▶ [RECORDS FOR THIS EXERCISE]
#####

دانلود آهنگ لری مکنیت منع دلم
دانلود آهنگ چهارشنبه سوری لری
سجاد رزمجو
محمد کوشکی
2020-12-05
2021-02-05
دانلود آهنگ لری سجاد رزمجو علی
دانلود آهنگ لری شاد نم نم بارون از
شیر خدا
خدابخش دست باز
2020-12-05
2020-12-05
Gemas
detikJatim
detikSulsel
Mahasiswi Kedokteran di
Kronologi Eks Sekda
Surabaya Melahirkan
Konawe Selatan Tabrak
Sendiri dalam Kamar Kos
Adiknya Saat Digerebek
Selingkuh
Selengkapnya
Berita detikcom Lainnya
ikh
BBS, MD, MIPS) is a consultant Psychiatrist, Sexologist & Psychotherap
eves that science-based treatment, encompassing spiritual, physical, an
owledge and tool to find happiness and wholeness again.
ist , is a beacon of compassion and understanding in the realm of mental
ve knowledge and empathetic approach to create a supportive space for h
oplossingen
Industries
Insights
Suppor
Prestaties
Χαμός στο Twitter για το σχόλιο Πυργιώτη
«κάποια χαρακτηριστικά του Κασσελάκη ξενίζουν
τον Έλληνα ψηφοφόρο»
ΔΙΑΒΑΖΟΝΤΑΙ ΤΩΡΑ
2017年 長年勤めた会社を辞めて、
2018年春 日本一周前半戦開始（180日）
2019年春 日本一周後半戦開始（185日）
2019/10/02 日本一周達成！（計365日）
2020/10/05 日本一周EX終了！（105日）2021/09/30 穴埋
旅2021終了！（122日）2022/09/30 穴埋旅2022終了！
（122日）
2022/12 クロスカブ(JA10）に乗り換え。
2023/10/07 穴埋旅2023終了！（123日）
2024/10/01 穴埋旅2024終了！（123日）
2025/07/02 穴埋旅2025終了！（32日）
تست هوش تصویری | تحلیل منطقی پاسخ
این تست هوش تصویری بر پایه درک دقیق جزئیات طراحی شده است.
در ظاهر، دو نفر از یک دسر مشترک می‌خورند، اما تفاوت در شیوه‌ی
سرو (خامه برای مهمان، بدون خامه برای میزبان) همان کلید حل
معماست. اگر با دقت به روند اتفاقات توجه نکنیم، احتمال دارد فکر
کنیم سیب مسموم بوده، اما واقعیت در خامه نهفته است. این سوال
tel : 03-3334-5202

#####

▶ [TASK STATEMENT] Exactly as they stand above, write out all the entries again.

▶ [TASK ANSWER]
دانلود آهنگ لری مکنیت منع دلم
دانلود آهنگ چهارشنبه سوری لری
سجاد رزمجو
محمد کوشکی
2020-12-05
2021-02-05
دانلود آهنگ لری سجاد رزمجو علی
دانلود آهنگ لری شاد نم نم بارون از
شیر خدا
خدابخش دست باز
2020-12-05
2020-12-05
Gemas
detikJatim
detikSulsel
Mahasiswi Kedokteran di
Kronologi Eks Sekda
Surabaya Melahirkan
Konawe Selatan Tabrak
Sendiri dalam Kamar Kos
Adiknya Saat Digerebek
Selingkuh
Selengkapnya
Berita detikcom Lainnya
ikh
BBS, MD, MIPS) is a consultant Psychiatrist, Sexologist & Psychotherap
eves that science-based treatment, encompassing spiritual, physical, an
owledge and tool to find happiness and wholeness again.
ist , is a beacon of compassion and understanding in the realm of mental
ve knowledge and empathetic approach to create a supportive space for h
oplossingen
Industries
Insights
Suppor
Prestaties
Χαμός στο Twitter για το σχόλιο Πυργιώτη
«κάποια χαρακτηριστικά του Κασσελάκη ξενίζουν
τον Έλληνα ψηφοφόρο»
ΔΙΑΒΑΖΟΝΤΑΙ ΤΩΡΑ
2017年 長年勤めた会社を辞めて、
2018年春 日本一周前半戦開始（180日）
2019年春 日本一周後半戦開始（185日）
2019/10/02 日本一周達成！（計365日）
2020/10/05 日本一周EX終了！（105日）2021/09/30 穴埋
旅2021終了！（122日）2022/09/30 穴埋旅2022終了！
（122日）
2022/12 クロスカブ(JA10）に乗り換え。
2023/10/07 穴埋旅2023終了！（123日）
2024/10/01 穴埋旅2024終了！（123日）
2025/07/02 穴埋旅2025終了！（32日）
تست هوش تصویری | تحلیل منطقی پاسخ
این تست هوش تصویری بر پایه درک دقیق جزئیات طراحی شده است.
در ظاهر، دو نفر از یک دسر مشترک می‌خورند، اما تفاوت در شیوه‌ی
سرو (خامه برای مهمان، بدون خامه برای میزبان) همان کلید حل
معماست. اگر با دقت به روند اتفاقات توجه نکنیم، احتمال دارد فکر
کنیم سیب مسموم بوده، اما واقعیت در خامه نهفته است. این سوال
tel : 03-3334-5202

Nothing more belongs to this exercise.